Masayoshi Son, the founder and CEO of SoftBank, argued at the company’s June 23 shareholder meeting that Elon Musk’s plan to build data centers in orbit is the wrong answer to the AI compute shortage — and he is not the only one who thinks so.
Son said building orbital data centers won’t do much to cut costs and will take far too long when the real competition is happening right now. “The battle for AI, the next few years will be far more important than what might happen a decade or so from now,” he said, according to Bloomberg, which first reported his remarks.

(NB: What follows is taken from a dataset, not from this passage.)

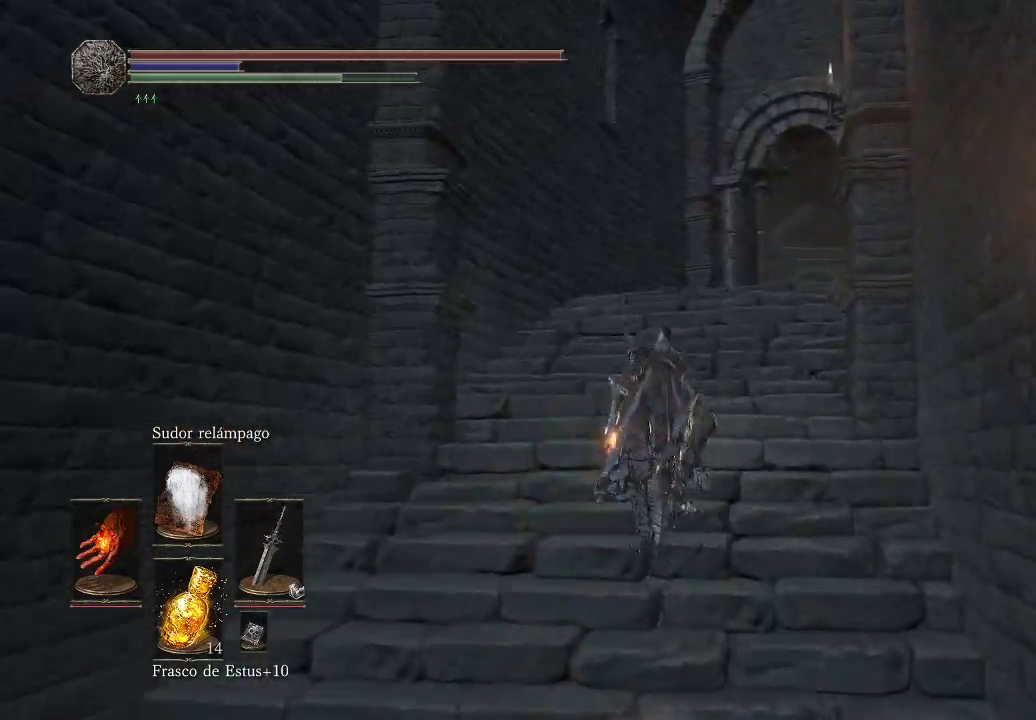
{"buttons": ["B"], "left_stick": "up", "right_stick": "center", "events": []}
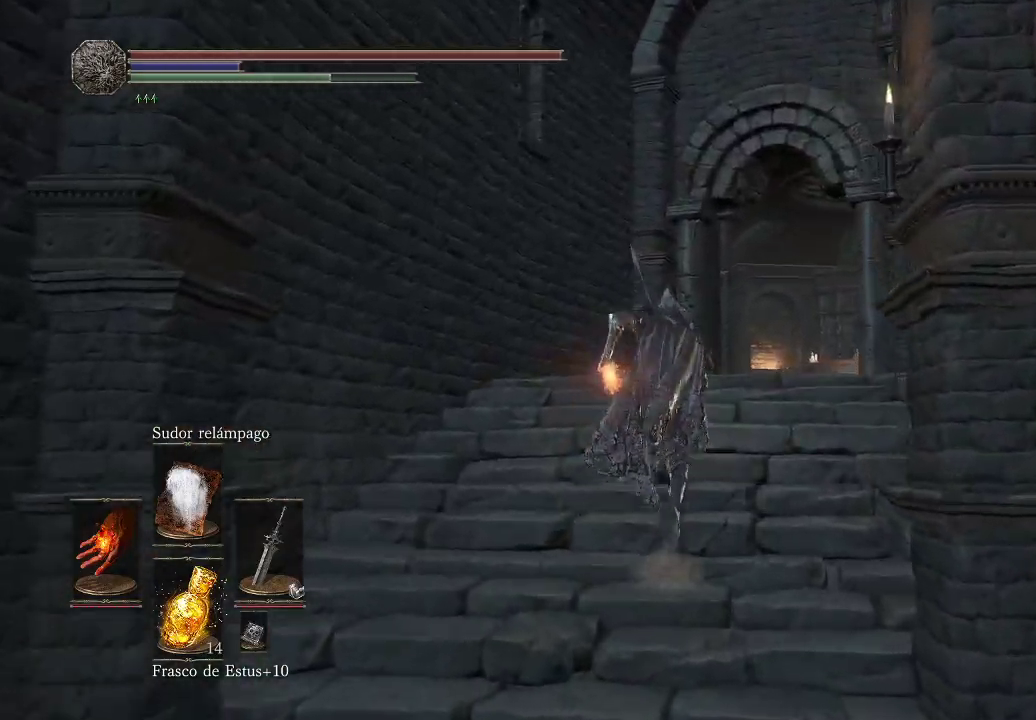
{"buttons": ["B"], "left_stick": "up", "right_stick": "center", "events": []}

Why the Criticism Is Unusual
Son is not the most obvious voice for skepticism about bold, expensive technology bets. SoftBank backed WeWork, invested in a wave of pre-revenue startups that later collapsed, and has pledged up to €75 billion to build data centers in France. His own shareholder pitch decks have included projections stretching decades into the future.
TechCrunch noted the irony directly: Son is criticizing a multi-decade infrastructure bet while himself being deeply invested in data center projects on Earth. SoftBank has significant commitments to terrestrial AI infrastructure, which gives it a financial interest in the outcome of this debate.
Sam Altman, the CEO of OpenAI, has also expressed skepticism about the orbital data center concept, though Altman and Musk have a long and complicated history that complicates any clean reading of his views on Musk’s business bets.
What SpaceX Is Pitching
The orbital data center concept involves building a network of satellites that host computing capacity, using Starlink’s connectivity infrastructure as the backbone. Musk has framed it as a way to place compute capacity outside national borders and avoid the regulatory and permitting obstacles that slow data center construction on the ground.
Critics, including Son, point out that satellites need to be replaced every few years, making this a form of ongoing revenue guarantee for SpaceX‘s own launch business. SpaceX holds 80 to 90% of the global commercial launch market, largely due to Starlink. Every orbital data center is also another rocket manifest.
The Broader Compute Race
The debate sits inside a broader moment where everyone with access to compute is finding ways to rent it out. AI chipmaker Groq raised $650 million in June 2026 and is leasing inference capacity to other companies. SpaceX has signed compute deals with Google, Anthropic, and Reflection AI since the latter’s IPO earlier this month. The field is crowded and moving fast.
Son’s comments reflect a growing consensus that Earth-based infrastructure will carry the AI buildout for at least the next decade, whatever gets built in orbit after that.